## begin Raw records

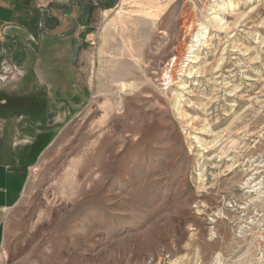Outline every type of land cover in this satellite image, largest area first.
Segmentation results:
<instances>
[{"label": "rangeland", "instance_id": "obj_1", "mask_svg": "<svg viewBox=\"0 0 264 264\" xmlns=\"http://www.w3.org/2000/svg\"><path fill=\"white\" fill-rule=\"evenodd\" d=\"M87 1L75 64L42 16L50 87L0 59V264H264V0Z\"/></svg>", "mask_w": 264, "mask_h": 264}, {"label": "crops", "instance_id": "obj_2", "mask_svg": "<svg viewBox=\"0 0 264 264\" xmlns=\"http://www.w3.org/2000/svg\"><path fill=\"white\" fill-rule=\"evenodd\" d=\"M86 4L98 6L96 2L87 0H0V59L13 60L11 64H6L8 66L5 70L12 72L14 77L18 74L16 72L25 71L27 81H36L38 88L50 87L47 72L49 69L46 71L47 60L38 53L46 38L45 35L40 41L36 38L40 32L42 16H46L48 22H54L53 26L48 28L49 32L58 31L54 41L70 39L71 43H76L83 28H80L77 20L73 27L72 24L69 25L67 15L78 18L82 13L81 7H89ZM61 14L67 19H63ZM91 25L87 24V27ZM72 29H75V32L70 33ZM19 52H24L22 63L16 61ZM11 119L16 122L19 118ZM6 158L0 154V249L4 245L10 212L21 201L29 179V167L14 162L17 158Z\"/></svg>", "mask_w": 264, "mask_h": 264}, {"label": "water", "instance_id": "obj_3", "mask_svg": "<svg viewBox=\"0 0 264 264\" xmlns=\"http://www.w3.org/2000/svg\"><path fill=\"white\" fill-rule=\"evenodd\" d=\"M86 5L89 6V16H88V19H87V24H90L91 18H92V15H93V12H94L95 8H97L98 6H96V5H90V4H86ZM83 46H84V41H80L79 43H77L75 45L74 52H73V56H72V62H73V64H75L78 61L80 49Z\"/></svg>", "mask_w": 264, "mask_h": 264}, {"label": "bare ground", "instance_id": "obj_4", "mask_svg": "<svg viewBox=\"0 0 264 264\" xmlns=\"http://www.w3.org/2000/svg\"><path fill=\"white\" fill-rule=\"evenodd\" d=\"M215 21H216V20H215ZM217 21H218V20H217ZM220 21H221V20H220ZM220 21L217 22L218 27H219L220 29H225V26H226V25H225V24L220 25ZM193 43H194V42H193ZM195 43H196V42H195ZM197 43H198V42H197ZM196 47H198V46H196V45H192V46L190 47V54L195 53V51L197 50ZM181 57H182V56H181ZM192 63H195V62H192ZM192 63H191V64H192ZM191 75H192V73L189 74V77H190ZM170 79H172V81H173V79H174L173 76H171ZM123 89H124V88H122V89L120 90L119 95H118V96H119V97H118L119 105H120V104L122 103V101H123V99H122V95H121ZM124 90H125V89H124Z\"/></svg>", "mask_w": 264, "mask_h": 264}, {"label": "flooded vegetation", "instance_id": "obj_5", "mask_svg": "<svg viewBox=\"0 0 264 264\" xmlns=\"http://www.w3.org/2000/svg\"><path fill=\"white\" fill-rule=\"evenodd\" d=\"M87 9H88V14H87V16H89V7H87ZM88 19V18H87Z\"/></svg>", "mask_w": 264, "mask_h": 264}]
</instances>
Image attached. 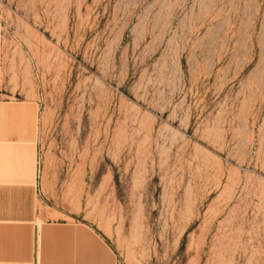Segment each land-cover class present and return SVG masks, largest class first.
Returning a JSON list of instances; mask_svg holds the SVG:
<instances>
[{
	"label": "rangeland",
	"instance_id": "obj_1",
	"mask_svg": "<svg viewBox=\"0 0 264 264\" xmlns=\"http://www.w3.org/2000/svg\"><path fill=\"white\" fill-rule=\"evenodd\" d=\"M17 132L5 175L82 162L115 264H264V0H0Z\"/></svg>",
	"mask_w": 264,
	"mask_h": 264
},
{
	"label": "crops",
	"instance_id": "obj_2",
	"mask_svg": "<svg viewBox=\"0 0 264 264\" xmlns=\"http://www.w3.org/2000/svg\"><path fill=\"white\" fill-rule=\"evenodd\" d=\"M13 134L0 138V264H115L113 250L85 222L82 162L72 154L43 153L37 175L40 150L31 139L24 147L27 170L17 172L13 149L5 175L4 144L19 138Z\"/></svg>",
	"mask_w": 264,
	"mask_h": 264
}]
</instances>
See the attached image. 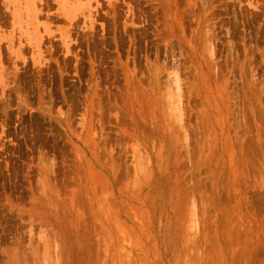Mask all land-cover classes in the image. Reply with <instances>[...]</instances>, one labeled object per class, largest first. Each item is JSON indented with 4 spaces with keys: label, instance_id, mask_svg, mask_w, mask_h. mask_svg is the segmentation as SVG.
Returning <instances> with one entry per match:
<instances>
[{
    "label": "rangeland",
    "instance_id": "obj_1",
    "mask_svg": "<svg viewBox=\"0 0 264 264\" xmlns=\"http://www.w3.org/2000/svg\"><path fill=\"white\" fill-rule=\"evenodd\" d=\"M0 264H264V0H0Z\"/></svg>",
    "mask_w": 264,
    "mask_h": 264
}]
</instances>
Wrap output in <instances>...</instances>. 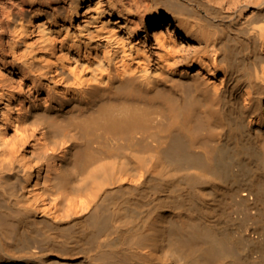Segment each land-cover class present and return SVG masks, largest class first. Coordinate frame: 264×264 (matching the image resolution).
Returning a JSON list of instances; mask_svg holds the SVG:
<instances>
[{"label": "bare ground", "instance_id": "6f19581e", "mask_svg": "<svg viewBox=\"0 0 264 264\" xmlns=\"http://www.w3.org/2000/svg\"><path fill=\"white\" fill-rule=\"evenodd\" d=\"M0 264H264V0H0Z\"/></svg>", "mask_w": 264, "mask_h": 264}]
</instances>
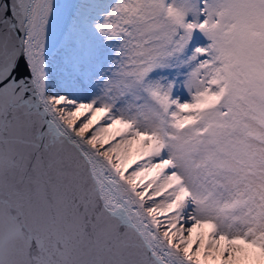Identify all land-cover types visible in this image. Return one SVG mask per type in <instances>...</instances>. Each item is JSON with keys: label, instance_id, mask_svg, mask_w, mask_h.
I'll use <instances>...</instances> for the list:
<instances>
[{"label": "snow or ice", "instance_id": "snow-or-ice-1", "mask_svg": "<svg viewBox=\"0 0 264 264\" xmlns=\"http://www.w3.org/2000/svg\"><path fill=\"white\" fill-rule=\"evenodd\" d=\"M0 264H264V0H0Z\"/></svg>", "mask_w": 264, "mask_h": 264}]
</instances>
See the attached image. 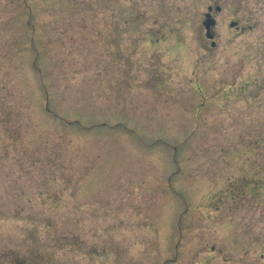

## end Raw records

__Written exercise__
Recast everything in the material from the line containing "Identify all land-cover" down to the end as a Markdown table with columns headed Row and Line, one numbered row per line. Skip blank lines and leave the pictures out.

__Output for this task__
| Row | Line |
|---|---|
| 1 | Identify all land-cover types visible in this image. Return one SVG mask per type in <instances>...</instances>. Each item is JSON with keys: label, instance_id, mask_svg, mask_w, mask_h. |
| 2 | I'll use <instances>...</instances> for the list: |
| 3 | <instances> |
| 4 | [{"label": "snow or ice", "instance_id": "snow-or-ice-1", "mask_svg": "<svg viewBox=\"0 0 264 264\" xmlns=\"http://www.w3.org/2000/svg\"><path fill=\"white\" fill-rule=\"evenodd\" d=\"M0 264H264V0H0Z\"/></svg>", "mask_w": 264, "mask_h": 264}] |
| 5 | </instances> |
| 6 | See the attached image.  |